═══ Data in this exercise
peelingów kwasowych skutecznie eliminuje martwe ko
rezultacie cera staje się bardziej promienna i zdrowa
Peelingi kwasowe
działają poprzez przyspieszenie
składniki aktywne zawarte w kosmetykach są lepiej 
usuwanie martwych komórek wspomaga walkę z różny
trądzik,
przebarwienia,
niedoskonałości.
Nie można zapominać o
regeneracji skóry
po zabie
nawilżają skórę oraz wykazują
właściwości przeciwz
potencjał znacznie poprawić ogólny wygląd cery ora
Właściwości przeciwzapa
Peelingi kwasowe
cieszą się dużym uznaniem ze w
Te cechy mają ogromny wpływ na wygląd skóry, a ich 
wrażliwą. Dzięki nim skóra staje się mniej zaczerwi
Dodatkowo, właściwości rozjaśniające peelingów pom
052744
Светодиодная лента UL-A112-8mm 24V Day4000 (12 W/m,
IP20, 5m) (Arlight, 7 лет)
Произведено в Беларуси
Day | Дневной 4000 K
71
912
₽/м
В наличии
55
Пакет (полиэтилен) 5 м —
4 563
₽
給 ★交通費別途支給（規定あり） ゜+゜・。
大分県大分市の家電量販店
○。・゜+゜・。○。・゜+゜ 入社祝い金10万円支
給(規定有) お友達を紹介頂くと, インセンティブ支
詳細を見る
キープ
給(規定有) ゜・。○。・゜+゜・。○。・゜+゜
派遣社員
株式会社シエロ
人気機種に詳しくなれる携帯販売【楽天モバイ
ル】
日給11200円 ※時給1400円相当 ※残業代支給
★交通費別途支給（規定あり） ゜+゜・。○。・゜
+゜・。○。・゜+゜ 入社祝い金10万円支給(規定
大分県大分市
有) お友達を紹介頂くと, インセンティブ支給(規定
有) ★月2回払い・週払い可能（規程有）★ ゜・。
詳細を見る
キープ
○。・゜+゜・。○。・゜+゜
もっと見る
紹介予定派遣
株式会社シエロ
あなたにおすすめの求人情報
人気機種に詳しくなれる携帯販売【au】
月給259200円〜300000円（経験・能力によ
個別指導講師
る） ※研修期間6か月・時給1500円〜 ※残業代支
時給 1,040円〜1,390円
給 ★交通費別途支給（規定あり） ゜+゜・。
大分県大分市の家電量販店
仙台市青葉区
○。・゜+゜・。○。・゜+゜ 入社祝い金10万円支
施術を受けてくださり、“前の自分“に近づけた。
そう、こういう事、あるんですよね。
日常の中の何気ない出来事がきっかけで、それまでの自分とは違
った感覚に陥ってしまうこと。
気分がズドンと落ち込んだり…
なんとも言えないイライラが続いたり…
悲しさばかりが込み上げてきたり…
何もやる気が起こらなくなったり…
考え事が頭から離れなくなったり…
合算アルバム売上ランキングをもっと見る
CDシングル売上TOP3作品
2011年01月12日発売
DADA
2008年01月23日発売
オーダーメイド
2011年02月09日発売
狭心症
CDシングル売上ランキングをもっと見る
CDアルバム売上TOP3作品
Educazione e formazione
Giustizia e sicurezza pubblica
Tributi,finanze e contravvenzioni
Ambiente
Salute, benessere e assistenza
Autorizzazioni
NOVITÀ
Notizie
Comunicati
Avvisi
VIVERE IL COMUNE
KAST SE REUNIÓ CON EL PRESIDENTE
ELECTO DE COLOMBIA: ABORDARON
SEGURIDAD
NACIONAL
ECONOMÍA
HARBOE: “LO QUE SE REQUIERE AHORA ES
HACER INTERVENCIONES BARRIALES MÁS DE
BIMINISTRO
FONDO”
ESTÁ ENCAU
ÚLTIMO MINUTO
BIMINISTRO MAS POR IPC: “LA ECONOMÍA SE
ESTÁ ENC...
══════
*What to work on*:
An exact transcription of all the entries is needed.

*Answer for the task*:
peelingów kwasowych skutecznie eliminuje martwe ko
rezultacie cera staje się bardziej promienna i zdrowa
Peelingi kwasowe
działają poprzez przyspieszenie
składniki aktywne zawarte w kosmetykach są lepiej 
usuwanie martwych komórek wspomaga walkę z różny
trądzik,
przebarwienia,
niedoskonałości.
Nie można zapominać o
regeneracji skóry
po zabie
nawilżają skórę oraz wykazują
właściwości przeciwz
potencjał znacznie poprawić ogólny wygląd cery ora
Właściwości przeciwzapa
Peelingi kwasowe
cieszą się dużym uznaniem ze w
Te cechy mają ogromny wpływ na wygląd skóry, a ich 
wrażliwą. Dzięki nim skóra staje się mniej zaczerwi
Dodatkowo, właściwości rozjaśniające peelingów pom
052744
Светодиодная лента UL-A112-8mm 24V Day4000 (12 W/m,
IP20, 5m) (Arlight, 7 лет)
Произведено в Беларуси
Day | Дневной 4000 K
71
912
₽/м
В наличии
55
Пакет (полиэтилен) 5 м —
4 563
₽
給 ★交通費別途支給（規定あり） ゜+゜・。
大分県大分市の家電量販店
○。・゜+゜・。○。・゜+゜ 入社祝い金10万円支
給(規定有) お友達を紹介頂くと, インセンティブ支
詳細を見る
キープ
給(規定有) ゜・。○。・゜+゜・。○。・゜+゜
派遣社員
株式会社シエロ
人気機種に詳しくなれる携帯販売【楽天モバイ
ル】
日給11200円 ※時給1400円相当 ※残業代支給
★交通費別途支給（規定あり） ゜+゜・。○。・゜
+゜・。○。・゜+゜ 入社祝い金10万円支給(規定
大分県大分市
有) お友達を紹介頂くと, インセンティブ支給(規定
有) ★月2回払い・週払い可能（規程有）★ ゜・。
詳細を見る
キープ
○。・゜+゜・。○。・゜+゜
もっと見る
紹介予定派遣
株式会社シエロ
あなたにおすすめの求人情報
人気機種に詳しくなれる携帯販売【au】
月給259200円〜300000円（経験・能力によ
個別指導講師
る） ※研修期間6か月・時給1500円〜 ※残業代支
時給 1,040円〜1,390円
給 ★交通費別途支給（規定あり） ゜+゜・。
大分県大分市の家電量販店
仙台市青葉区
○。・゜+゜・。○。・゜+゜ 入社祝い金10万円支
施術を受けてくださり、“前の自分“に近づけた。
そう、こういう事、あるんですよね。
日常の中の何気ない出来事がきっかけで、それまでの自分とは違
った感覚に陥ってしまうこと。
気分がズドンと落ち込んだり…
なんとも言えないイライラが続いたり…
悲しさばかりが込み上げてきたり…
何もやる気が起こらなくなったり…
考え事が頭から離れなくなったり…
合算アルバム売上ランキングをもっと見る
CDシングル売上TOP3作品
2011年01月12日発売
DADA
2008年01月23日発売
オーダーメイド
2011年02月09日発売
狭心症
CDシングル売上ランキングをもっと見る
CDアルバム売上TOP3作品
Educazione e formazione
Giustizia e sicurezza pubblica
Tributi,finanze e contravvenzioni
Ambiente
Salute, benessere e assistenza
Autorizzazioni
NOVITÀ
Notizie
Comunicati
Avvisi
VIVERE IL COMUNE
KAST SE REUNIÓ CON EL PRESIDENTE
ELECTO DE COLOMBIA: ABORDARON
SEGURIDAD
NACIONAL
ECONOMÍA
HARBOE: “LO QUE SE REQUIERE AHORA ES
HACER INTERVENCIONES BARRIALES MÁS DE
BIMINISTRO
FONDO”
ESTÁ ENCAU
ÚLTIMO MINUTO
BIMINISTRO MAS POR IPC: “LA ECONOMÍA SE
ESTÁ ENC...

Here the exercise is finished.